Problem 3 (quadrilateral, scale 1/2)
Bottom-left graph: vertices at:
- (–6, 5)
- (–6, –7)
- (2, –2)
- (3, 6)

Check:
- Left vertical side: x = –6, from y = –7 to y = 5 → yes.
- Bottom point: (2, –2)
- Top right: (3, 6)

Apply ×½:
- (–6, 5) → (–3, 2.5)
- (–6, –7) → (–3, –3.5)
- (2, –2) → (1, –1)
- (3, 6) → (1.5, 3)

Problem 4 (quadrilateral, scale 4)
Bottom-right graph: vertices at:
- (–4, 4)
- (–2, –5)
- (1, –2)
- (2, 3)

Check:
- Top left: x = –4, y = 4
- Bottom left: x = –2, y = –5
- Bottom right: x = 1, y = –2
- Top right: x = 2, y = 3

Scale ×4:
- (–4, 4) → (–16, 16)
- (–2, –5) → (–8, –20)
- (1, –2) → (4, –8)
- (2, 3) → (8, 12)

All calculations verified.

Since the worksheet asks to *draw*, and we can’t draw here, the correct “answer” for a teacher/automated grader would be the set of image coordinates.

But the user instruction says: “Provide only the final correct answer” — likely expecting the coordinates.

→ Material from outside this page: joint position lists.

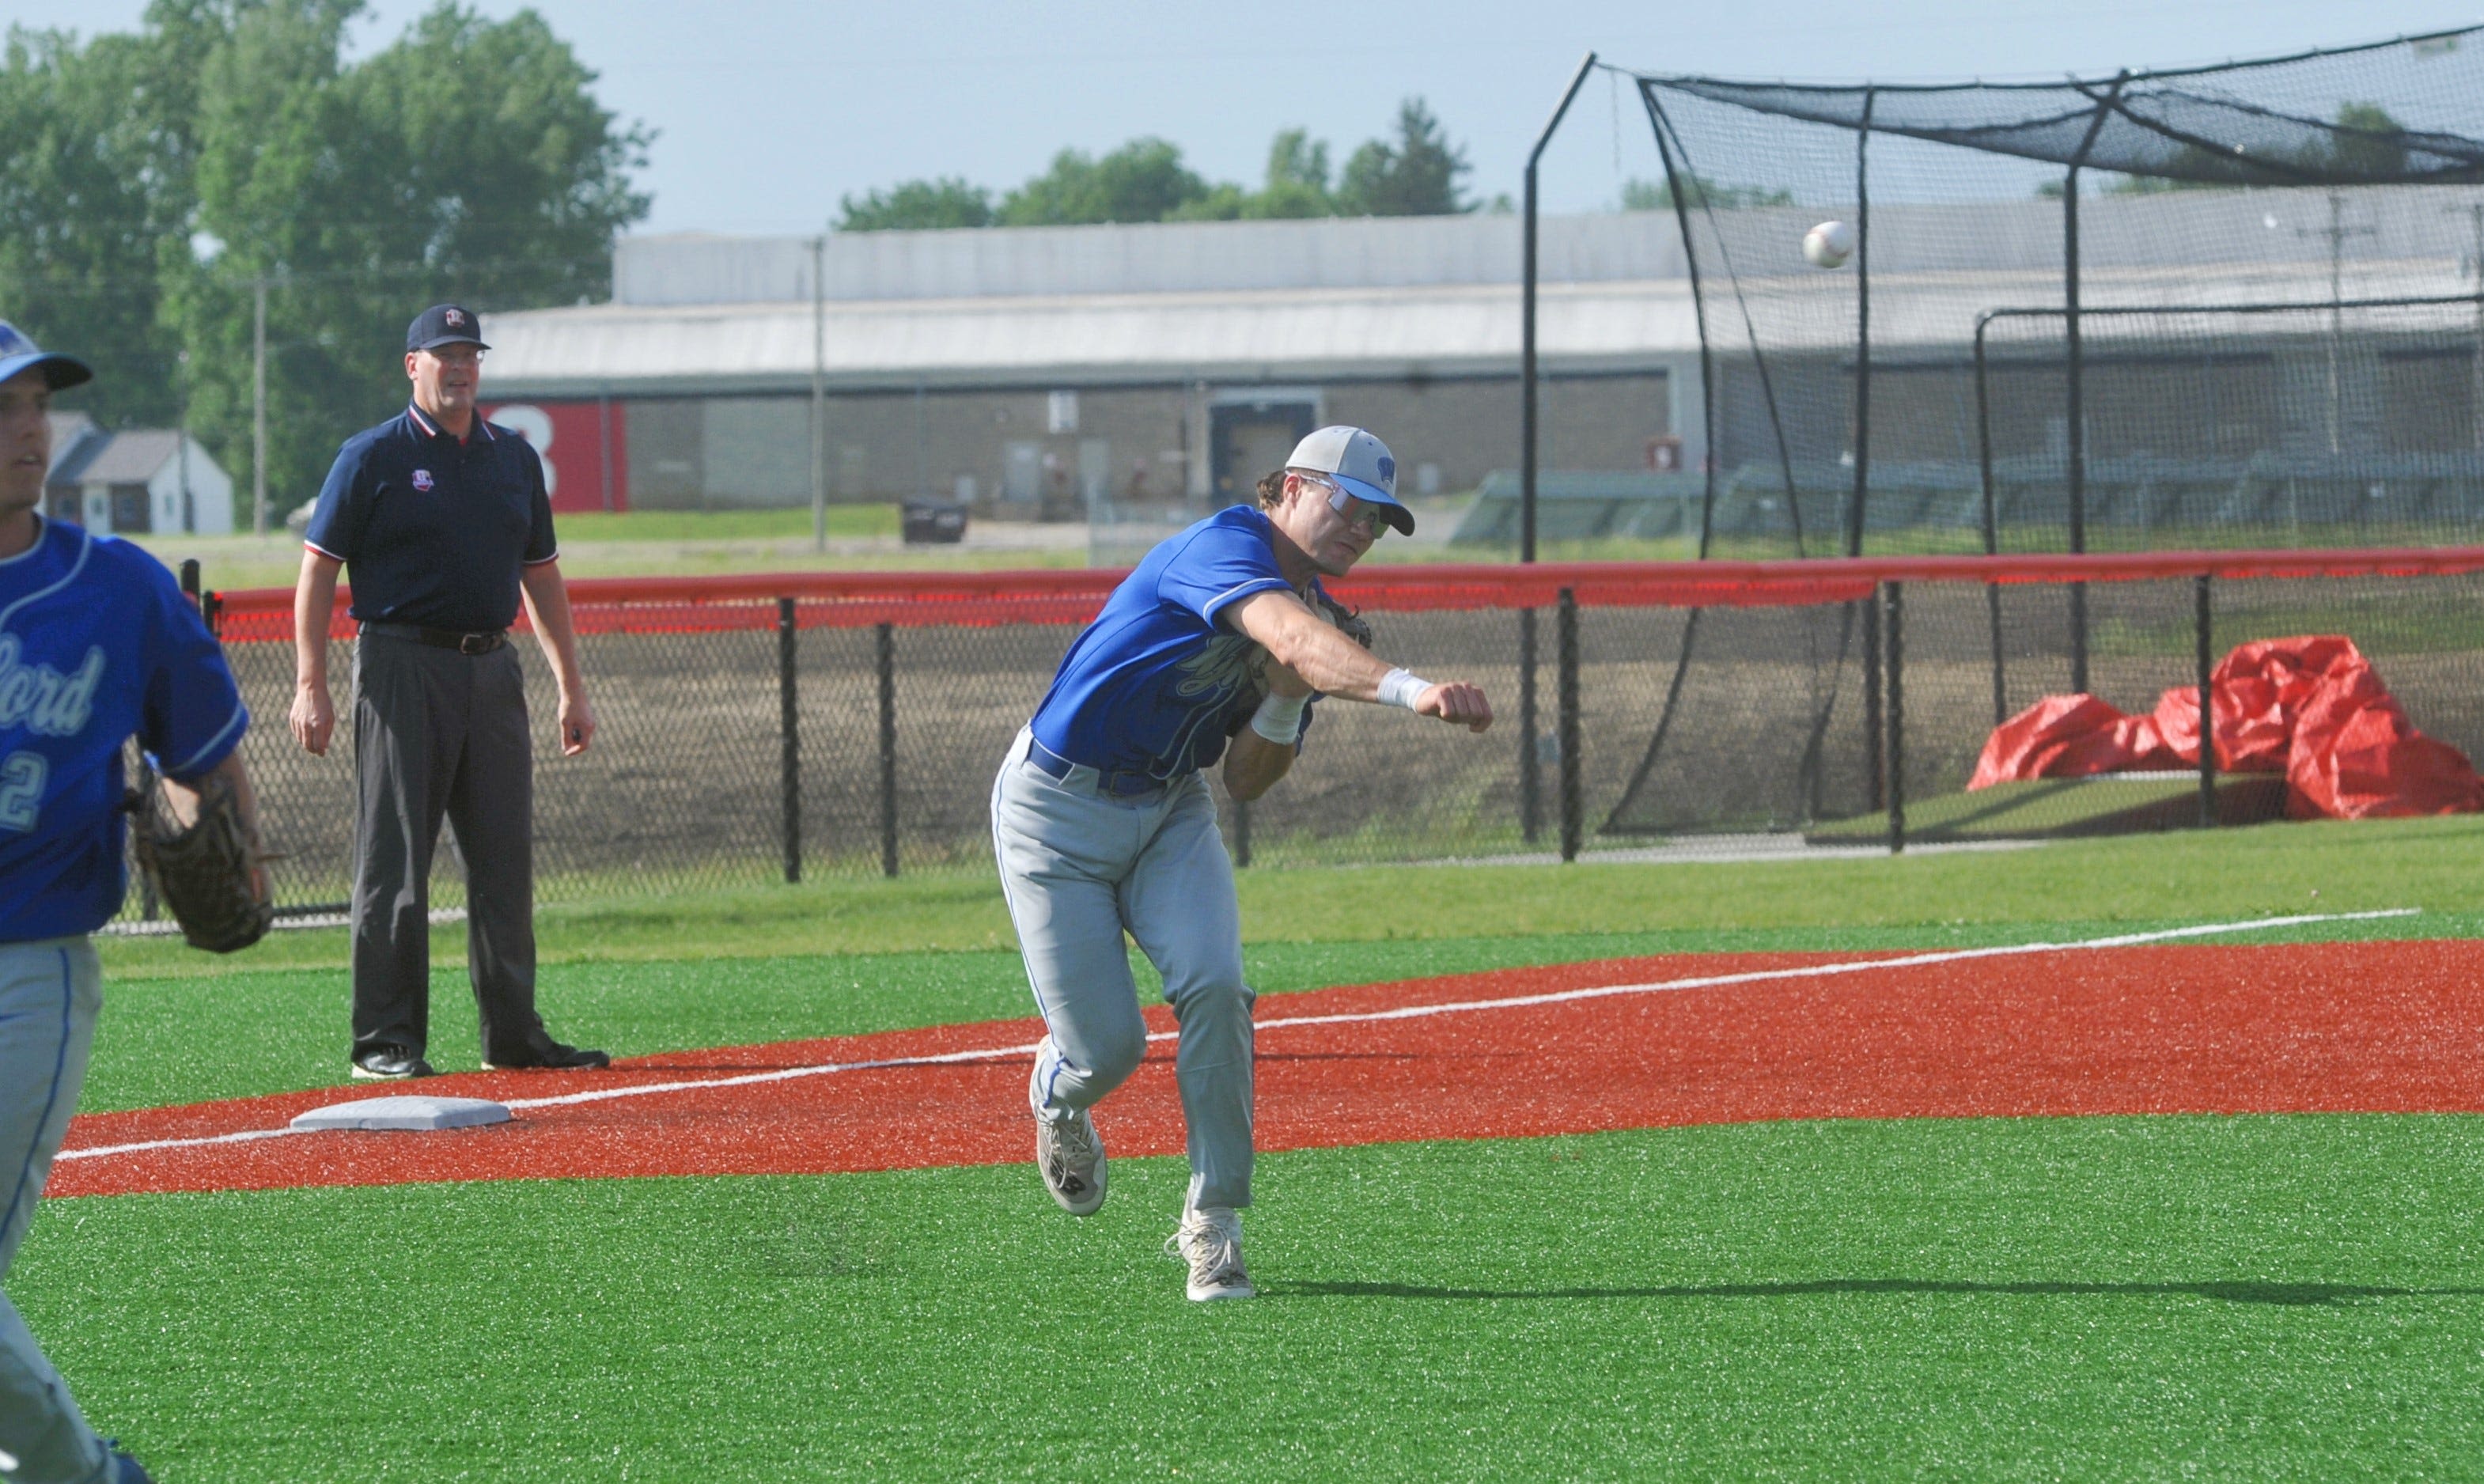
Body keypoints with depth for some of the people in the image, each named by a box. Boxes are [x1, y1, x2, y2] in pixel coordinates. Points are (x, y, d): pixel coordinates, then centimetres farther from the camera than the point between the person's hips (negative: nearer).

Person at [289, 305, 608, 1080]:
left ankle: (513, 1032, 13)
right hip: (403, 666, -5)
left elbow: (541, 574, 20)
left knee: (505, 856, 6)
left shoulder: (513, 458, 14)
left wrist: (572, 687, 16)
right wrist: (310, 686, -13)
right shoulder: (373, 457, -2)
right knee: (394, 862, -5)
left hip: (493, 668, 5)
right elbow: (318, 569, -5)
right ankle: (385, 1041, -2)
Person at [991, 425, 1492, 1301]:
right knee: (1107, 1047, -7)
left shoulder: (1311, 606, 3)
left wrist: (1286, 700, -14)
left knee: (1212, 985, -19)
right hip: (1058, 807, -7)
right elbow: (1295, 638, -44)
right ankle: (1059, 1099, 32)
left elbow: (1246, 782, 5)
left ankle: (1212, 1224, -11)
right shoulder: (1228, 547, -22)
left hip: (1172, 810, 7)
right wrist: (1409, 689, -59)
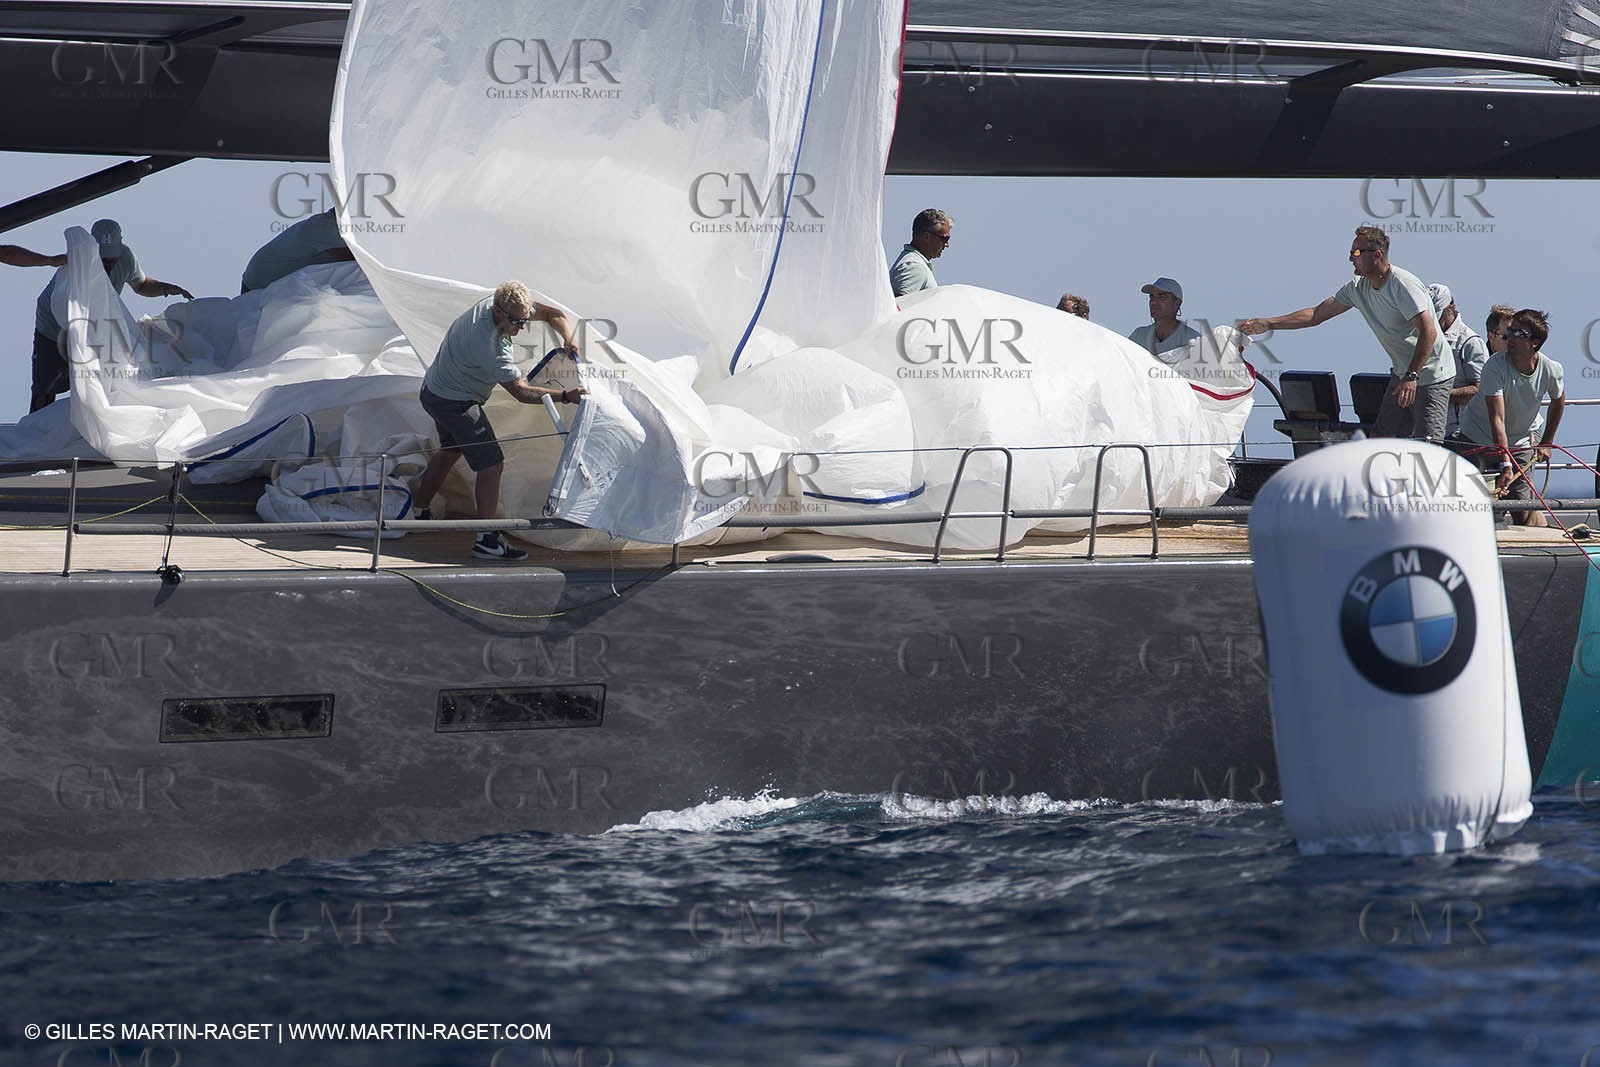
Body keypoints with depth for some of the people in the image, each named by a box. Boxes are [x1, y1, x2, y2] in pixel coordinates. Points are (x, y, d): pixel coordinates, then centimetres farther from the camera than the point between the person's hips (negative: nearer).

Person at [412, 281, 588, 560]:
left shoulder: (507, 304, -11)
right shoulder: (488, 347, -37)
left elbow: (553, 314, 1)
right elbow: (521, 392, -30)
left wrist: (569, 341, -16)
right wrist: (565, 396, -33)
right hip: (456, 404, -10)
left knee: (450, 451, 28)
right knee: (491, 465, -9)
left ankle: (418, 513, 44)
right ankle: (487, 540, -9)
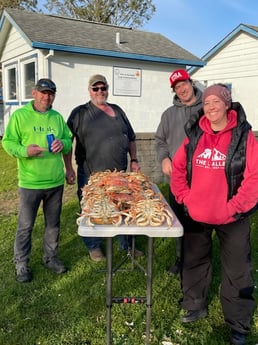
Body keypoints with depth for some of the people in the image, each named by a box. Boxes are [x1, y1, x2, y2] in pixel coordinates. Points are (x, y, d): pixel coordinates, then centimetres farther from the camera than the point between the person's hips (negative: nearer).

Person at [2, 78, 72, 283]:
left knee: (53, 224, 16)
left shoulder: (58, 117, 8)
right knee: (25, 225, 6)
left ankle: (51, 258, 34)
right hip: (30, 183, -4)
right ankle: (21, 264, 24)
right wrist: (25, 151, -26)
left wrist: (63, 144, -10)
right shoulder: (19, 115, -5)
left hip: (56, 182, 4)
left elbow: (69, 140, 13)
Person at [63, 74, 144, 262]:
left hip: (119, 173, 4)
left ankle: (127, 245, 33)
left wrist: (134, 160, 11)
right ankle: (94, 247, 29)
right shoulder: (80, 113, -1)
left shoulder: (118, 111, 12)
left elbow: (131, 138, 18)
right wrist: (69, 168, -9)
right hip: (90, 175, -4)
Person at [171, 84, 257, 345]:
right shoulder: (194, 134, 3)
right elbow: (178, 168, 8)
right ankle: (195, 305, 42)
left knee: (236, 271, 7)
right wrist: (184, 198, -1)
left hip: (231, 218, -3)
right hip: (196, 214, 4)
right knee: (194, 261, 19)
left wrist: (233, 208, -15)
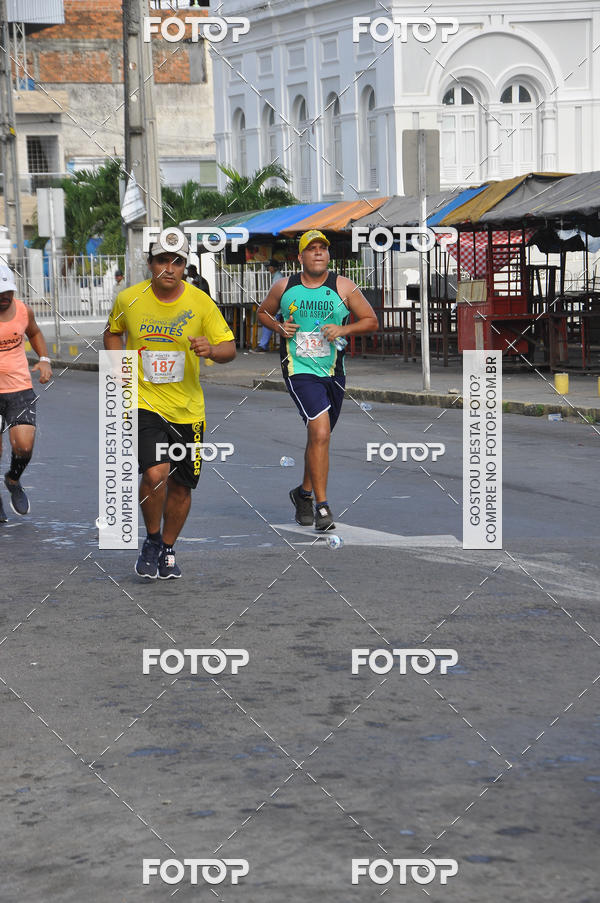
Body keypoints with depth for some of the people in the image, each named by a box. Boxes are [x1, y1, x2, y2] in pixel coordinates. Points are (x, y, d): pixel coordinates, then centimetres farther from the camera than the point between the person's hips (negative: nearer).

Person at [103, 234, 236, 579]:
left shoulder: (200, 302, -6)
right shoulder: (129, 300, -3)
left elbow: (229, 348, -5)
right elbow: (113, 333, 17)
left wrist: (212, 350, -27)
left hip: (187, 408, 2)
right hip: (144, 401, -2)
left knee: (181, 486, 9)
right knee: (155, 473, -21)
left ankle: (168, 549, 33)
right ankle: (151, 541, 3)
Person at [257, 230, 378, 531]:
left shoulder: (343, 287, -1)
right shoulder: (284, 287, 1)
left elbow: (371, 321, 4)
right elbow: (263, 312, 18)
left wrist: (344, 330, -13)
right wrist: (280, 328, -2)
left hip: (333, 371, 3)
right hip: (299, 370, -3)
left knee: (318, 437, 16)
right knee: (320, 433, -19)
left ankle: (304, 493, 39)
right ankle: (322, 507, -15)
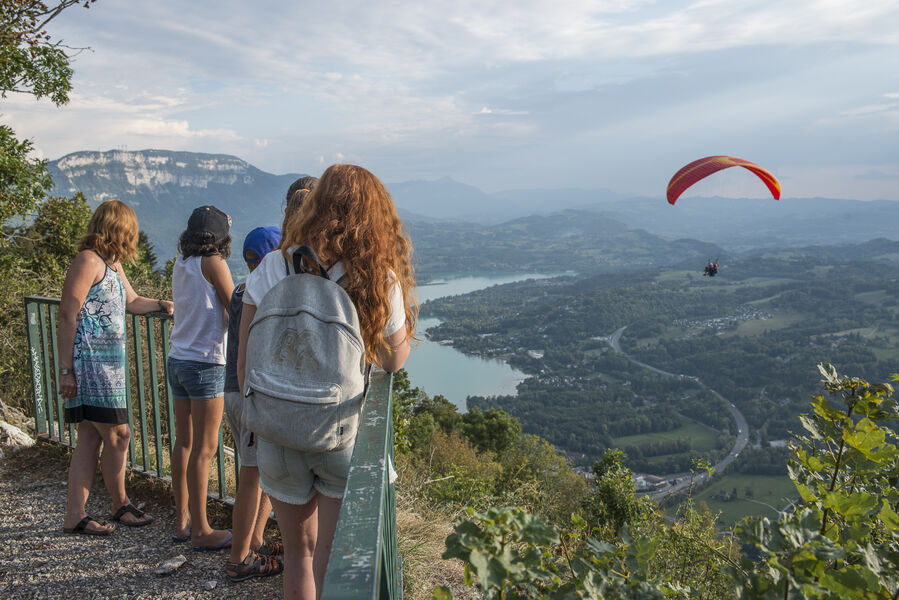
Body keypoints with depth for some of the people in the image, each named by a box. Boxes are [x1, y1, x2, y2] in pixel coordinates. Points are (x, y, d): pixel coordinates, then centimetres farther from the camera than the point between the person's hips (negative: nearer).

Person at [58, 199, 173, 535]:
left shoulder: (112, 265, 18)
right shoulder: (89, 260, -11)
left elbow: (131, 302, 34)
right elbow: (68, 315, -16)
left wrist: (163, 305, 32)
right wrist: (66, 369, -18)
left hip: (109, 364, 10)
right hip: (90, 363, -10)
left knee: (91, 439, 9)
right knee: (118, 434, -3)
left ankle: (75, 515, 14)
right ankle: (121, 505, 14)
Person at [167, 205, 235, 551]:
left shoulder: (181, 264, 10)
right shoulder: (213, 263, -10)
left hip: (178, 359, 8)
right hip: (205, 363, -8)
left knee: (184, 441, 14)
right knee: (204, 448, -1)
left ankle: (182, 522, 23)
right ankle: (200, 531, 7)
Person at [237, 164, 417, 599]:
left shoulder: (273, 269, -5)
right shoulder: (380, 280, -8)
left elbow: (245, 363, -2)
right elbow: (395, 360, 5)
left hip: (279, 435, 2)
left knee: (298, 553, 20)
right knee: (333, 563, 12)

I will format the final answer as a list of image vertex coordinates for each problem.

Final Answer:
1. (–15, 9), (–12, –12), (6, –9), (12, 12)
2. (–3, 1), (–5/3, –7/3), (1, –7/3)
3. (–3, 2.5), (–3, –3.5), (1, –1), (1.5, 3)
4. (–16, 16), (–8, –20), (4, –8), (8, 12)
Parent Tip: Review the logic above to help your child master the concept of geometry dilations worksheet.